一方、検索とは無関係のように思えるが、コンテンツの分類も重要となる。Ultraseekでは、あらかじめ問い合わせの予測や過去のアクセスログから、管理者側でカテゴリを準備して公開していったが、IDOLではカテゴリを作る手作業は不要だ。集めたコンテンツから、どのような情報に関して記事が書かれているのかを推測し、そこからカテゴリを自動生成して分類する機能を備える。それにより、各種ナレッジシステムのクラスタリングが実現し、分類・体系化が可能になる。
また、ユーザーが普段どのような記事を閲覧し、どんなキーワードで検索しているのかをプロファイル情報として蓄積し、同様なテーマについて人々の間のコミュニティーを形成する。それによって、検索時にプロファイル情報を裏側で照らし合わせ、ユーザー個人によりマッチした情報を検索結果として提示するという。
江川氏は、「ナレッジ活用を推進する上で、社内に蓄積する膨大なコンテンツの中からより有効な情報を見つけ出すためには、パーソナライズされた情報を加味することも重要となる」と説明する。
さらに、推奨コンテンツの自動配信にも注目した。従来型の検索は、情報を欲しいと思ったときに探しにいくというプル型がベースにあった。しかし、例えばある情報が派生した際にアラーム的に知らせてほしいとき、継続的に情報が生まれるコンテンツなどに新着情報を配信してもらうような仕組みがあれば非常に便利だ。IDOLでは、システムとしてそのようなプッシュ型の機能も担わせることができる。
情報を有効に利用するため、作った資料は共有サーバに置く、メールで配信するなど試行錯誤しているが、せっかくの情報が社内で活用されていないケースは多い。江川氏は、「欲しがっているユーザーにその情報を提供することで、システムとしての信頼性も向上し、システムに対する期待感も高まるので、より活性化した情報インフラを提供できるだろう」と話す。
従来、手作業でコンテンツを集め、タグを入れ、カテゴリ分けをしたり、類似するコンテンツ同士でリレーションをつくれるように登録したりと、さまざまに人の手を介して苦労してきたことを、オートノミーはその「自律」という名の通り、すべて自動化することを目指している。

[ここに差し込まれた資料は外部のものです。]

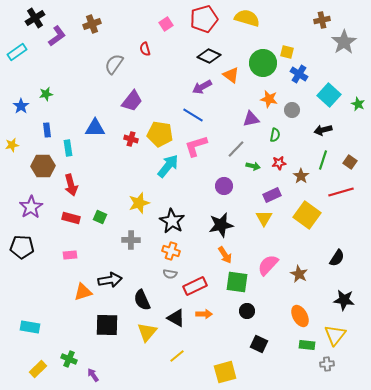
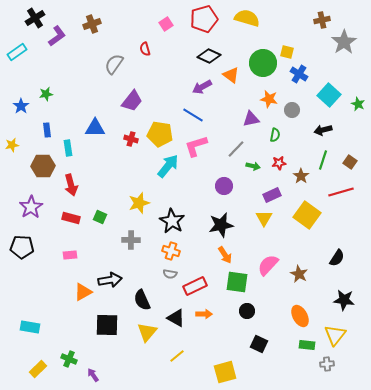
orange triangle at (83, 292): rotated 12 degrees counterclockwise
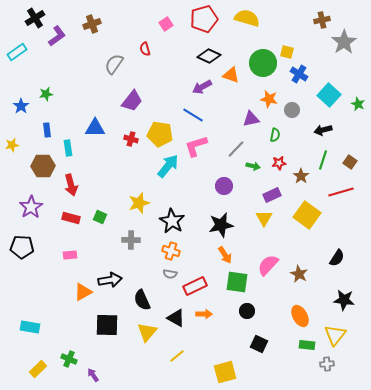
orange triangle at (231, 75): rotated 18 degrees counterclockwise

そのために、シャノン(Claude Shannon)の情報理論(*2)とベイズ(Bayesian)推論(*3)を応用したパターン照合技術を用いて、独自に組み合わせたテクノロジー(オートノミー・ベイズ)を開発。限られた情報からの推測や、関連性のない情報同士の関連性を見いだし、類似文書を推奨するなどを可能にしている。同社はこれで100以上の特許を持つという。
「日本企業の情報活用能力はまだまだ乏しい。自分の知っている情報はごく一部と認識し、広くキャッチアップする能力が求められている」と江川氏は指摘する。情報活用はBI(Business Intelligence)のみならず、ビジネスの背景や経緯まで押さえることが重要となってくるというわけだ。あらゆる情報の中から次の一手につながる価値を見いだすことがエンタープライズサーチの本質であるのなら、今後の重要なIT投資の中で、情報の整理というポイントの比率も高まってくるのだろう。